Yeah, it's actually an interesting case study in performance optimization - GNU ...

dist1ll · on July 24, 2022

That's not really what's happening in the article. If you read through the single file benchmark, you'll see several clever algorithmic improvements (like rarest byte guessing, building a set of variants for Unicode-aware multiple pattern matching, etc...).

The author literally concedes that the .gitignore feature was not done for performance, and actually carries a significant overhead in large directory trees. For the sake of comparability, the study was controlled for the .gitignore overhead.

ducktective · on July 24, 2022

> simple trick of "completely ignore a lot of files by

The author of rg wrote a blog post about this. According to what I recall, he did performance comparisons on same limitations and scope. So it's not like in that benchmark, the difference would be due to an obvious fact as this.

burntsushi · on July 25, 2022

This is very very very wrong. GNU grep is not doing any optimizations based on "deep kernel knowledge" that ripgrep doesn't do. I'm honestly not even sure what you're referring to. GNU grep uses standard 'read' syscalls. ripgrep does that too (but also uses memory maps in some cases). There is some buffer size tuning, but otherwise, nothing particularly interesting there.

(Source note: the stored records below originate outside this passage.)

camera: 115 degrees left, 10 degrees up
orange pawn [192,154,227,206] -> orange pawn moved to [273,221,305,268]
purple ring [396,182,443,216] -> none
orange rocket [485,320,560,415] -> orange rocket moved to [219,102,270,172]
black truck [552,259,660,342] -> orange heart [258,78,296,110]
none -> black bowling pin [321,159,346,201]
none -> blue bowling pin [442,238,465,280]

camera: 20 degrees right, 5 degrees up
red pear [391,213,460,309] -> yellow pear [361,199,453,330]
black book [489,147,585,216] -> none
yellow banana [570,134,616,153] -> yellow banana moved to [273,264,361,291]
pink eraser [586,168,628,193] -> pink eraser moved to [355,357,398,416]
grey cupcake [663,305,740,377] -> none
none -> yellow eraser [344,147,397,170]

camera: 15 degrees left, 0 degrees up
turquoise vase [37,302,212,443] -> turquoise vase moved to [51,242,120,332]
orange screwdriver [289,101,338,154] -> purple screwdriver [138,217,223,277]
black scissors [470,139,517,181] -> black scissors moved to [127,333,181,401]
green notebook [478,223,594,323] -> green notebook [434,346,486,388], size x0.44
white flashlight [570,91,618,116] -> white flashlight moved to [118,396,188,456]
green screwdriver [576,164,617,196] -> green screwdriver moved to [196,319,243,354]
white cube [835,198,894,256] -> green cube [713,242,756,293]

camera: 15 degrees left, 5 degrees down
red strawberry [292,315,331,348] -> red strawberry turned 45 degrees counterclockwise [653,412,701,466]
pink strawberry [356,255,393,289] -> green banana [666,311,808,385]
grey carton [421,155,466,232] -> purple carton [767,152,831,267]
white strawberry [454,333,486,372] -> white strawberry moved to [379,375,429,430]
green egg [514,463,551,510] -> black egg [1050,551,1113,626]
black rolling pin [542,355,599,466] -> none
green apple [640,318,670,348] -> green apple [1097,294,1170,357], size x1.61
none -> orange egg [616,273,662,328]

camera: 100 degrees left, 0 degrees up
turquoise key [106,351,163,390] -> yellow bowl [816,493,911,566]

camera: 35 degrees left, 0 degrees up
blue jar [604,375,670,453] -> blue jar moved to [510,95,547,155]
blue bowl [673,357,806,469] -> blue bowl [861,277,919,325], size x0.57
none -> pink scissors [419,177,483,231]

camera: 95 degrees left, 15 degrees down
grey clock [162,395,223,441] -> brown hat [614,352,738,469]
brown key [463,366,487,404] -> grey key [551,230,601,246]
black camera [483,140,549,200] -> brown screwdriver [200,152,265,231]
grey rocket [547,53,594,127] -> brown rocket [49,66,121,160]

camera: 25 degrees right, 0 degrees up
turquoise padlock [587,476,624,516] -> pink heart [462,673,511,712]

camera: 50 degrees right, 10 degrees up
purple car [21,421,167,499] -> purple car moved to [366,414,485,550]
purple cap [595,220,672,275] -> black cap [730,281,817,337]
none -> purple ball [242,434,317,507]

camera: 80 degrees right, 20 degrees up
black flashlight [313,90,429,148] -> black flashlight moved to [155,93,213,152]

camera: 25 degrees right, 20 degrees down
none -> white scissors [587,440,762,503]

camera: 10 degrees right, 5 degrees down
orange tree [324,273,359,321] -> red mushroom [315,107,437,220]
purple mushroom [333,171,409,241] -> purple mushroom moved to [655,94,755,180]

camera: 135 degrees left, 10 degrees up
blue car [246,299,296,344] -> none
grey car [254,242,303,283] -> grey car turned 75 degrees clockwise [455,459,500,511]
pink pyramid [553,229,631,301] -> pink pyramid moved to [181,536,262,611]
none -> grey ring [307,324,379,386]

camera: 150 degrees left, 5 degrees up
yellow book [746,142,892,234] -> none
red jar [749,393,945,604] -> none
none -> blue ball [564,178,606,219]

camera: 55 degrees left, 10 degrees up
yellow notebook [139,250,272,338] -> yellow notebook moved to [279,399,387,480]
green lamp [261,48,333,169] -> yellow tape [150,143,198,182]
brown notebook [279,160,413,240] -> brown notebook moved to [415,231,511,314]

ripgrep's speed might come from ignoring files in any given use case, and it might even be the biggest reason why a search completes faster. But in my linked blog post, I control for all of that. Yes, while ripgrep might be faster in some cases because of its "smart" filtering, it's also faster in cases where "smart" filtering isn't enabled.

ape4 · on July 24, 2022

Sounds like both techniques could be used together.